Unfortunately, because of the pandemic, many families struggled with medical bills. There is hope—you can deduct any medical expenses above 7.5% of your AGI. For example, your AGI is $50,000, and you incurred $8,000 in medical expenses. You would take $50,000 and multiply that by .075 (7.5%) to get $3,750. In this case, everything above $3,750 would be deductible—meaning you could deduct $4,250. The lower your AGI, the more deductions you’ll receive. Most medical expenses can be deducted unless you funded them with a flexible spending account (FSA) or health savings account (HSA). However, if you wish to deduct any medical expenses, you’ll need to itemize, which takes longer.

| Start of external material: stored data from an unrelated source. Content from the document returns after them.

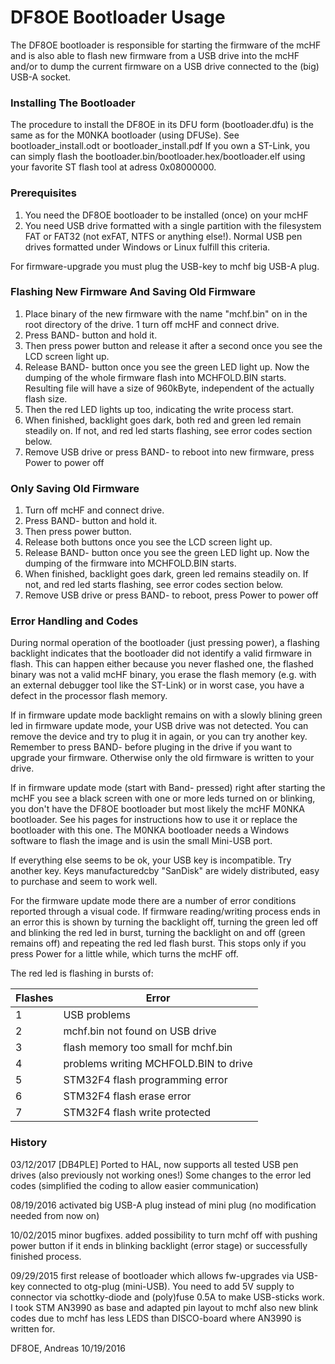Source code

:# DF8OE Bootloader Usage


The DF8OE bootloader is responsible for starting the firmware of the mcHF and is also able to flash new firmware from a USB drive into the mcHF and/or to dump the current firmware on a USB drive connected to the (big) USB-A socket. 

### Installing The Bootloader

The procedure to install the DF8OE in its DFU form (bootloader.dfu) is the same as for the M0NKA bootloader (using DFUSe). See bootloader\_install.odt or bootloader\_install.pdf 
If you own a ST-Link, you can simply flash the bootloader.bin/bootloader.hex/bootloader.elf using your favorite ST flash tool at adress 0x08000000.

### Prerequisites

1. You need the DF8OE bootloader to be installed (once) on your mcHF
1. You need USB drive formatted with a single partition with the filesystem FAT or FAT32 (not exFAT, NTFS or anything else!). Normal USB pen drives formatted under Windows or Linux fulfill this criteria.


For firmware-upgrade you must plug the USB-key to mchf
big USB-A plug.

### Flashing New Firmware And Saving Old Firmware

1. Place binary of the new firmware with the name "mchf.bin" on in the root directory of the drive.
1 turn off mcHF and connect drive.
1. Press BAND- button and hold it. 
1. Then press power button and release it after a second once you see the LCD screen light up. 
1. Release BAND- button once you see the green LED light up. Now the dumping of the whole firmware flash into MCHFOLD.BIN starts. Resulting file will have a size of 960kByte, independent of the actually flash size. 
1. Then the red LED lights up too, indicating the write process start. 
1. When finished, backlight goes dark, both red and green led remain steadily on. If not, and red led starts flashing, see error codes section below.
1. Remove USB drive or press BAND- to reboot into new firmware, press Power to power off

### Only Saving Old Firmware
1. Turn off mcHF and connect drive.
1. Press BAND- button and hold it. 
1. Then press power button.
1. Release both buttons once you see the LCD screen light up. 
1. Release BAND- button once you see the green LED light up. Now the dumping of the firmware into MCHFOLD.BIN starts.
1. When finished, backlight goes dark, green led remains steadily on. If not, and red led starts flashing, see error codes section below.
1. Remove USB drive or press BAND- to reboot, press Power to power off


### Error Handling and Codes
During normal operation of the bootloader (just pressing power), a flashing backlight indicates 
that the bootloader did not identify a valid firmware in flash. This can happen either because you 
never flashed one, the flashed binary was not a valid mcHF binary, you erase the flash memory (e.g. 
with an external debugger tool like the ST-Link) or in worst case, you have a defect in the processor 
flash memory.

If in firmware update mode backlight remains on with a slowly blining green led in firmware update mode, your USB drive was not detected.
You can remove the device and try to plug it in again, or you can try another key. Remember to press BAND- before pluging in the drive if you want to upgrade your firmware. Otherwise only the old firmware is written to your drive.

If in firmware update mode (start with Band- pressed) right after starting the mcHF you see a black screen with one or more leds turned on or blinking, you don't have the DF8OE bootloader but most likely the mcHF M0NKA bootloader. See his pages for instructions how to use it or replace the bootloader with this one. The M0NKA bootloader needs a Windows software to flash the image and is usin the small Mini-USB port.

If everything else seems to be ok, your USB key is incompatible. Try another key. 
Keys manufacturedcby "SanDisk" are widely distributed, easy to purchase and seem 
to work well. 

For the firmware update mode there are a number of error conditions reported through a visual code.
If firmware reading/writing process ends in an error this is shown by turning the backlight off, 
turning the green led off and blinking the red led in burst, turning the backlight on and off (green remains off) and repeating the red led flash burst. This stops only if you press Power for a little while, which turns the mcHF off.
 

The red led is flashing in bursts of:

|Flashes|  Error                            	|
|-------|---------------------------------------|
|1		|USB problems							|
|2 		|mchf.bin not found on USB drive		|
|3		|flash memory too small for mchf.bin	|
|4		|problems writing MCHFOLD.BIN to drive	|
|5		|STM32F4 flash programming error		|
|6		|STM32F4 flash erase error				|
|7		|STM32F4 flash write protected			|


### History

03/12/2017 [DB4PLE]
Ported to HAL, now supports all tested USB pen drives (also previously not working ones!)
Some changes to the error led codes (simplified the coding to allow easier communication)

08/19/2016
activated big USB-A plug instead of mini plug (no modification needed
from now on)

10/02/2015
minor bugfixes.
added possibility to turn mchf off with pushing power button if it
ends in blinking backlight (error stage) or successfully finished
process.

09/29/2015
first release of bootloader which allows fw-upgrades via USB-key
connected to otg-plug (mini-USB). You need to add 5V supply to
connector via schottky-diode and (poly)fuse 0.5A to make
USB-sticks work.
I took STM AN3990 as base and adapted pin layout to mchf also
new blink codes due to mchf has less LEDS than DISCO-board where
AN3990 is written for.

DF8OE, Andreas						10/19/2016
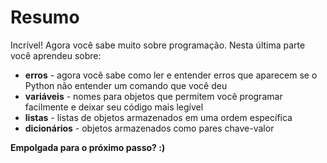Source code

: # Resumo

Incrível! Agora você sabe muito sobre programação. Nesta última parte você aprendeu sobre:

* **erros** - agora você sabe como ler e entender erros que aparecem se o Python não entender um comando que você deu
* **variáveis** - nomes para objetos que permitem você programar facilmente e deixar seu código mais legível
* **listas** - listas de objetos armazenados em uma ordem específica
* **dicionários** - objetos armazenados como pares chave-valor

**Empolgada para o próximo passo? :\)**

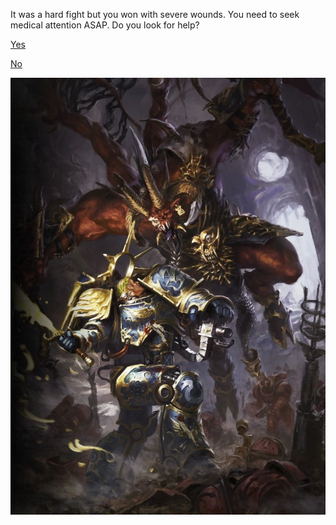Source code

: It was a hard fight but you won with severe wounds. You need to seek medical attention ASAP. Do you look for help?

[Yes](help.md)

[No](no-help.md)

![fight](../../images/fight.jpg)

If you were self-employed in 2020, there are various deductions you can claim on your tax return, like travel expenses or the home office deduction. The home office deduction covers things like mortgage interest, insurance, utilities, repairs, and depreciation. However, if you, like millions of Americans, worked remotely, you cannot claim these deductions. The Tax Cuts and Jobs Act suspended the business use of home deductions through 2025. Home office deductions are reserved for independent contractors or other self-employed individuals who regularly and exclusively use their home to conduct business and their work. So, employees who receive a paycheck or W-2 from an employer are not eligible to claim the deduction—even if they currently work from home.
Earned Income Tax Credit
While this isn’t new, the Earned Income Tax Credit (EITC) often goes unclaimed. Around 20% of eligible taxpayers don’t claim the benefit or file a return because they don’t realize they’re eligible. The EITC helps low- to middle-income workers and their families receive a tax break. If you qualify, that money earned can reduce the amount you owe or go towards your tax refund. You can determine if you meet requirements by using the IRS’s EITC Assistant.
Remember—if your income is less than $72,000 annually, you’re qualified to file your return for free using the IRS’s Free File Program. Once your return has been accepted by the IRS, you can use the Where’s My Refund tool to track when you’ll receive your refund. April will be here before you know it, so it’s best to allow yourself plenty of time to file to ensure there are no errors. Keep these tips in mind, and tax season will be a breeze.